In a recent interview with the Observer Research Foundation, he has mentioned one of the primary reasons as to why he wrote the book was that being a practitioner in the field for long he thought it was important to put forward a narrative which in turn will not help to have dispassionate debates on foreign policy but also might help people to gain both a practical and theoretical knowledge of the field.
Along with the several pertinent issues that have been discussed throughout the book which includes the repositioning of the USA, the rise of China as a global power, Brexit, where Japan is headed and the possible emerging trends in and around the Indian Ocean area, the basic argument that he has consistently mentioned throughout his entire book is that people all across the world need to realize that the assumptions on which the world affairs were being run are no longer valid because the nature of power has changed. During the era of the Cold war, power was understood in terms of military connotations. Later on, it shifted to soft power and economic issues. Today it has several connotations which are inclusive of trade, connectivity, technological advancements, investments, etc.
Although it might seem at times that international politics or relations are about the other nations, what we seemingly fail to understand is the consequences it has on a country’s internal politics and dynamics. If we look at history we will find that India has often not been cognizant of international politics and its implications at home. So as India rises in the world order it not only has to make choices through acute observation but also expresses them on a global stage with greater clarity.
Another significant point that he has mentioned is that we are living in a multi-polar world- a more practical and pragmatic world but not without certain margins, hedging, issues. In this multipolar world working through agreements/alliances are a thing of the past, the present is a world of convergences. Even countries which are close won’t agree on everything and even with countries, one is not close can agree to work together. In this age of multi-polarity, unlike independent players, it is going to be understandably difficult for those countries that have long functioned in an alliance construct to accept that the compulsions of inter-dependence are a good enough substitute.

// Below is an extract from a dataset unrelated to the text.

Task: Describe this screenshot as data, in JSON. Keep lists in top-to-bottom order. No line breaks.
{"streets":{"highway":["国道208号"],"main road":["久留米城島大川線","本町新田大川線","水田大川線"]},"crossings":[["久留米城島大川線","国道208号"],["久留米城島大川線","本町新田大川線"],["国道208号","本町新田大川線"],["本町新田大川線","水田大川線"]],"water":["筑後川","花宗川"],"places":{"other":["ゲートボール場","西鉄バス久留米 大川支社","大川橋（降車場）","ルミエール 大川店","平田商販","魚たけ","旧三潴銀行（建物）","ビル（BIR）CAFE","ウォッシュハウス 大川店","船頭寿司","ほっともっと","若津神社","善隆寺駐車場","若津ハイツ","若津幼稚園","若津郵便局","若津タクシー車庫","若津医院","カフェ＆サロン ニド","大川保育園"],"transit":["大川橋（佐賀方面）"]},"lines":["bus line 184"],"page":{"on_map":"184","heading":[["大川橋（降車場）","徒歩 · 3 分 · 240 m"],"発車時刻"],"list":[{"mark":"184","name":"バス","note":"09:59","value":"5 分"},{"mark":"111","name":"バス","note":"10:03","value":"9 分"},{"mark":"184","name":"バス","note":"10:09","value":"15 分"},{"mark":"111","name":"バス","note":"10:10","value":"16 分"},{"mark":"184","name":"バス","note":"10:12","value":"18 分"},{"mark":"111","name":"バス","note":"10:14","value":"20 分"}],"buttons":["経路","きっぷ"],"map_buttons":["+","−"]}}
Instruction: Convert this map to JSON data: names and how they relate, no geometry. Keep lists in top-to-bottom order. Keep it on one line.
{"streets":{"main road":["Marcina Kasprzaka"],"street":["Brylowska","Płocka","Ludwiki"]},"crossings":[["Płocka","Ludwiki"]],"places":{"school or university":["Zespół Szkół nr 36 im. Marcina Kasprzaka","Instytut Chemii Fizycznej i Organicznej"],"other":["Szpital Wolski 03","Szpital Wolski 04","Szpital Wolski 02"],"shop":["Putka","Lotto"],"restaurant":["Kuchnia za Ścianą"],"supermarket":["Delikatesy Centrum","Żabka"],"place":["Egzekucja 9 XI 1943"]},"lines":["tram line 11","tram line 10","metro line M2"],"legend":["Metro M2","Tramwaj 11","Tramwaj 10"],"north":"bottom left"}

In this curious world of multi-polarity, it is important for India to be decisive. There will be challenges/risks involved as we move forward but it is not enough to just debate or deliberate them but also to execute them. So what is necessary is to be objective and create a balance by working closely on converging interests with each other. As an ardent follower of the principle of peace, he has mentioned that war should be the last resort for us in this era. So the India Way of foreign policy should be “many friends, few foes, great goodwill, more influence”.